The government was triggered for the sake of the people. People had honor and dignity. each person was important, and the privacy and dignity of each had to be respected.
Given the ambitions of man and man's love for power, it is all too easy for man to rise to positions of power and dominate others. The Fourth Amendment is important in that it protects the honor and asserts the significance of even the 'least' individual in the country. In this way, the Fourth Amendment prevents the situation of a Fuhrer or Third Reich happening on this soil since certain safeguards are put into place that have to be kept at all costs.
Further indications of the importance of this Amendment can also be seen from the instance when Jentick, an Earl of Camden, was indicted for attacking both government polices and the monarch.
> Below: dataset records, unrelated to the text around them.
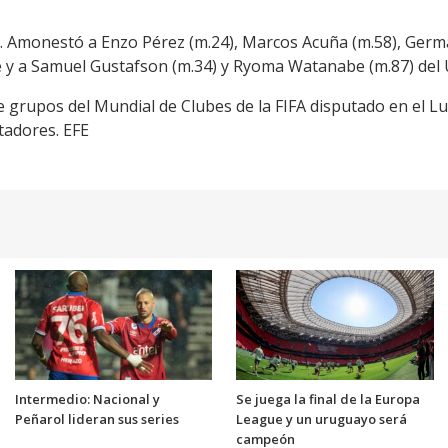
). Amonestó a Enzo Pérez (m.24), Marcos Acuña (m.58), Germá
e y a Samuel Gustafson (m.34) y Ryoma Watanabe (m.87) del
 de grupos del Mundial de Clubes de la FIFA disputado en el L
tadores. EFE
Intermedio: Nacional y
Se juega la final de la Europa
Peñarol lideran sus series
League y un uruguayo será
campeón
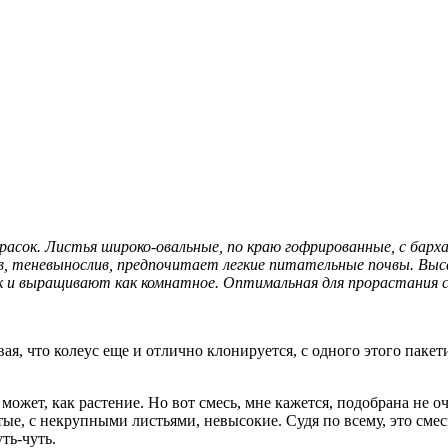
расок. Листья широко-овальные, по краю гофрированные, с бар
ив, теневынослив, предпочитает легкие питательные почвы. Вы
к и выращивают как комнатное. Оптимальная для прорастания 
ая, что колеус еще и отлично клонируется, с одного этого пакет
е может, как растение. Но вот смесь, мне кажется, подобрана не 
ые, с некрупными листьями, невысокие. Судя по всему, это смес
ть-чуть.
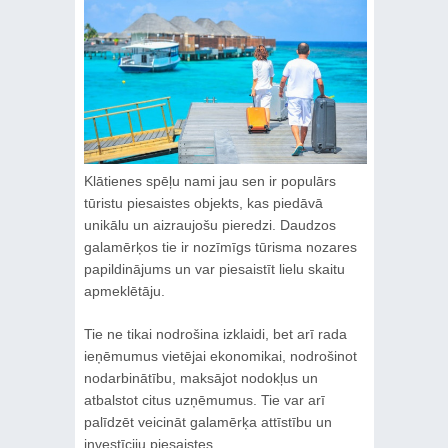
Klātienes spēļu nami jau sen ir populārs
tūristu piesaistes objekts, kas piedāvā
unikālu un aizraujošu pieredzi. Daudzos
galamērķos tie ir nozīmīgs tūrisma nozares
papildinājums un var piesaistīt lielu skaitu
apmeklētāju.
Tie ne tikai nodrošina izklaidi, bet arī rada
ieņēmumus vietējai ekonomikai, nodrošinot
nodarbinātību, maksājot nodokļus un
atbalstot citus uzņēmumus. Tie var arī
palīdzēt veicināt galamērķa attīstību un
investīciju piesaistes.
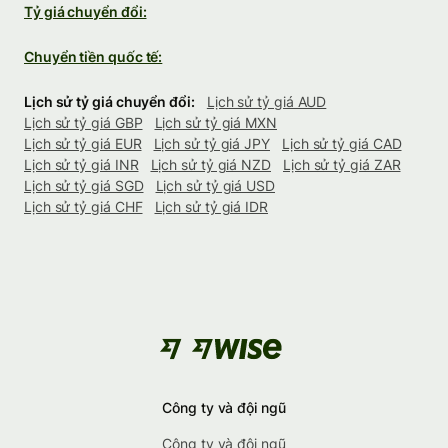
Tỷ giá chuyển đổi:
Chuyển tiền quốc tế:
Lịch sử tỷ giá chuyển đổi:
Lịch sử tỷ giá AUD
Lịch sử tỷ giá GBP
Lịch sử tỷ giá MXN
Lịch sử tỷ giá EUR
Lịch sử tỷ giá JPY
Lịch sử tỷ giá CAD
Lịch sử tỷ giá INR
Lịch sử tỷ giá NZD
Lịch sử tỷ giá ZAR
Lịch sử tỷ giá SGD
Lịch sử tỷ giá USD
Lịch sử tỷ giá CHF
Lịch sử tỷ giá IDR
Công ty và đội ngũ
Công ty và đội ngũ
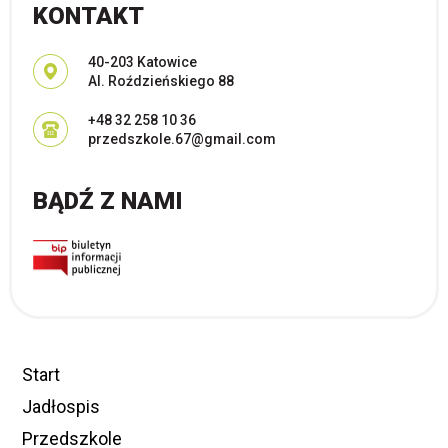
KONTAKT
Adres pocztowy:
40-203 Katowice
Al. Roździeńskiego 88
+48 32 258 10 36
przedszkole.67@gmail.com
BĄDŹ Z NAMI
Start
Jadłospis
Przedszkole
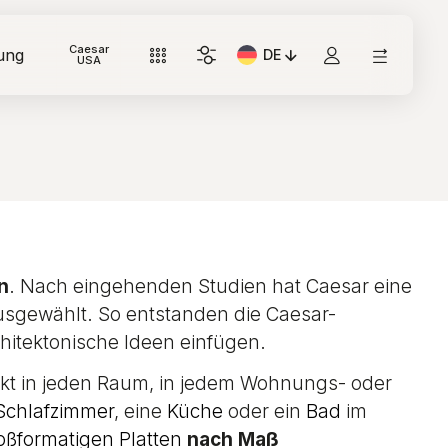
Caesar
ung
DE
Aktuelle Sprache: Italiano
USA
n
. Nach eingehenden Studien hat Caesar eine
usgewählt. So entstanden die Caesar-
chitektonische Ideen einfügen.
fekt in jeden Raum, in jedem Wohnungs- oder
Schlafzimmer
, eine
Küche
oder ein
Bad
im
oßformatigen Platten
nach Maß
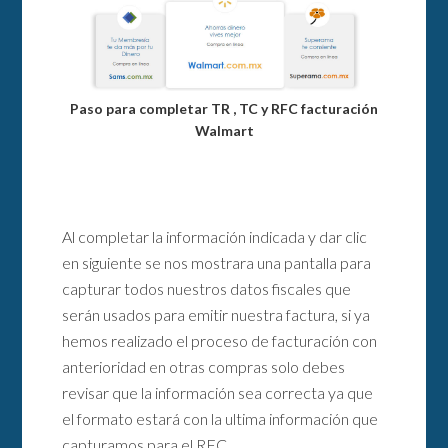
Paso para completar TR , TC y RFC facturación
Walmart
Al completar la información indicada y dar clic
en siguiente se nos mostrara una pantalla para
capturar todos nuestros datos fiscales que
serán usados para emitir nuestra factura, si ya
hemos realizado el proceso de facturación con
anterioridad en otras compras solo debes
revisar que la información sea correcta ya que
el formato estará con la ultima información que
capturamos para el RFC.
His private papers were ruffled and searched and Entick lodged a complaint saying that all papers, not just probably sseditious ones, had been seized. Entick won the case and established the british precedent of ensuring that the executive was limited in intruding on British property by common law. This law gave the citizen some modicum of privacy and security knowing that he could appeal to certain rights in order to protect his dignity.
Only by granting its people respect and stability and by giving the commoner the same rights as the President could America succeed in elevating the pride and confidence of its citizens and getting them to become the nation of activists and a people, generally, intent on justice.
Source
W. Cuddihy, the Fourth Amendment: Origins and Original Meaning (1990) (Ph.D. Dissertation at Claremont Graduate School)
Lasson, Nelson B. (1937). The History and Development of the Fourth Amendment to the United States Constitution. Johns Hopkins University Press.